Using world-writable pages
Web sites that can be edited by users can be used by spamdexers to
insert links to spam sites if the appropriate anti-spam measures are not
taken.
Automated
spambots can rapidly make the user-editable portion of a site unusable. Programmers have developed a variety of automated
spam prevention techniques to block or at least slow down spambots.
Spam in blogs
Spam in blogs
is the placing or solicitation of links randomly on other sites,
placing a desired keyword into the hyperlinked text of the inbound link.

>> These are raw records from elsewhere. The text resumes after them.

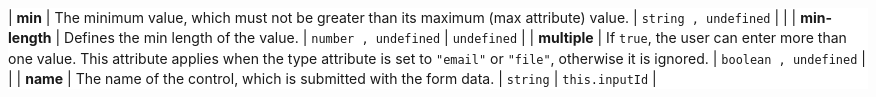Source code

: | **min**             | The minimum value, which must not be greater than its maximum (max attribute) value.                                                                                                                                                                                                                                                                                                                                                                                                                                                                                                             | `string , undefined`                                                                                                                                                                                                                                                                                                                                                                                                                                                                                                                                                                                                                                                                                                                                                                                                                                                   |                |
| **min-length**      | Defines the min length of the value.                                                                                                                                                                                                                                                                                                                                                                                                                                                                                                                                                             | `number , undefined`                                                                                                                                                                                                                                                                                                                                                                                                                                                                                                                                                                                                                                                                                                                                                                                                                                                   | `undefined`    |
| **multiple**        | If `true`, the user can enter more than one value. This attribute applies when the type attribute is set to `"email"` or `"file"`, otherwise it is ignored.                                                                                                                                                                                                                                                                                                                                                                                                                                      | `boolean , undefined`                                                                                                                                                                                                                                                                                                                                                                                                                                                                                                                                                                                                                                                                                                                                                                                                                                                  |                |
| **name**            | The name of the control, which is submitted with the form data.                                                                                                                                                                                                                                                                                                                                                                                                                                                                                                                                  | `string`                                                                                                                                                                                                                                                                                                                                                                                                                                                                                                                                                                                                                                                                                                                                                                                                                                                               | `this.inputId` |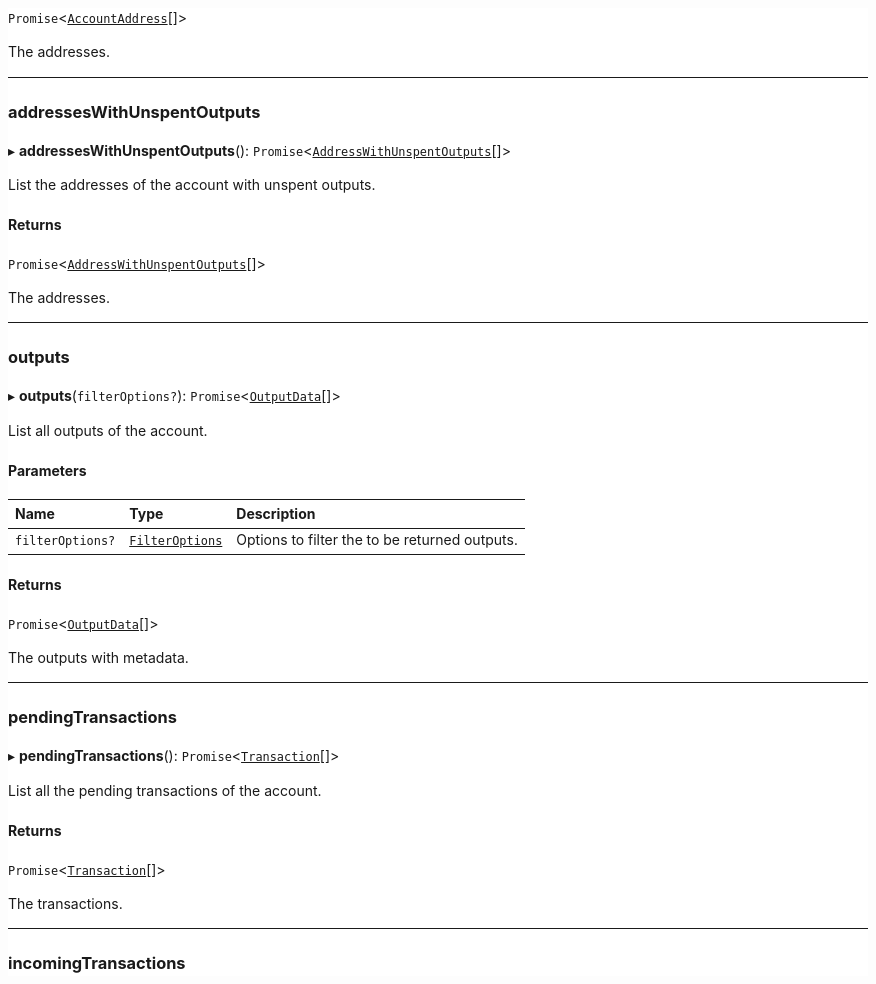 `Promise`<[`AccountAddress`](../interfaces/AccountAddress.md)[]\>

The addresses.

---

### addressesWithUnspentOutputs

▸ **addressesWithUnspentOutputs**(): `Promise`<[`AddressWithUnspentOutputs`](../interfaces/AddressWithUnspentOutputs.md)[]\>

List the addresses of the account with unspent outputs.

#### Returns

`Promise`<[`AddressWithUnspentOutputs`](../interfaces/AddressWithUnspentOutputs.md)[]\>

The addresses.

---

### outputs

▸ **outputs**(`filterOptions?`): `Promise`<[`OutputData`](../interfaces/OutputData.md)[]\>

List all outputs of the account.

#### Parameters

| Name             | Type                                              | Description                                   |
| :--------------- | :------------------------------------------------ | :-------------------------------------------- |
| `filterOptions?` | [`FilterOptions`](../interfaces/FilterOptions.md) | Options to filter the to be returned outputs. |

#### Returns

`Promise`<[`OutputData`](../interfaces/OutputData.md)[]\>

The outputs with metadata.

---

### pendingTransactions

▸ **pendingTransactions**(): `Promise`<[`Transaction`](../interfaces/Transaction.md)[]\>

List all the pending transactions of the account.

#### Returns

`Promise`<[`Transaction`](../interfaces/Transaction.md)[]\>

The transactions.

---

### incomingTransactions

Guest books, forums, blogs, and any site that accepts visitors'
comments are particular targets and are often victims of drive-by
spamming where automated software creates nonsense posts with links that
are usually irrelevant and unwanted. Many of the blogs like, Wordpress
or Blogger, make their comments sections nofollow by default due to
concerns over spam.
[citation needed]
Comment spam is a form of link spam that has arisen in web pages that allow dynamic user editing such as
wikis,
blogs, and
guestbooks. It can be problematic because
agents can be written that automatically randomly select a user edited web page, such as a Wikipedia article, and add spamming links.
[11]
Wiki spam
Wiki spam is a form of link spam on wiki pages. The spammer uses the open editability of
wiki
systems to place links from the wiki site to the spam site. The subject
of the spam site is often unrelated to the wiki page where the link is
added. In early 2005,
Wikipedia implemented a default "
nofollow" value for the "rel" HTML attribute. Links with this attribute are ignored by Google's
PageRank algorithm. Forum and Wiki admins can use these to discourage Wiki spam.
Referrer log spamming
Referrer spam takes place when a spam perpetrator or facilitator accesses a
web page (the
referee), by following a link from another web page (the
referrer), so that the referee is given the address of the referrer by the person's Internet browser. Some
websites have a referrer log which shows which pages link to that site. By having a
robot
randomly access many sites enough times, with a message or specific
address given as the referrer, that message or Internet address then
appears in the referrer log of those sites that have referrer logs.
Since some
Web search engines
base the importance of sites on the number of different sites linking
to them, referrer-log spam may increase the search engine rankings of
the spammer's sites. Also, site administrators who notice the referrer
log entries in their logs may follow the link back to the spammer's
referrer page.
Other types of spamdexing
Mirror websites
A
mirror site is the hosting of multiple websites with conceptually similar content but using different
URLs. Some search engines give a higher rank to results where the keyword searched for appears in the URL.
URL redirection
URL redirection is the taking of the user to another page without his or her intervention,
e.g., using
META refresh tags,
Flash,
JavaScript,
Java or
Server side redirects. However,
301 Redirect or permanent redirect is not considered as a malicious behaviour.
Cloaking
Cloaking refers to any of several means to serve a page to the search-engine
spider
that is different from that seen by human users. It can be an attempt
to mislead search engines regarding the content on a particular web
site. Cloaking, however, can also be used to ethically increase
accessibility of a site to users with disabilities or provide human
users with content that search engines aren't able to process or parse.
It is also used to deliver content based on a user's location; Google
itself uses
IP delivery, a form of cloaking, to deliver results. Another form of cloaking is
code swapping,
i.e., optimizing a page for top ranking and then swapping another page in its place once a top ranking is achieved.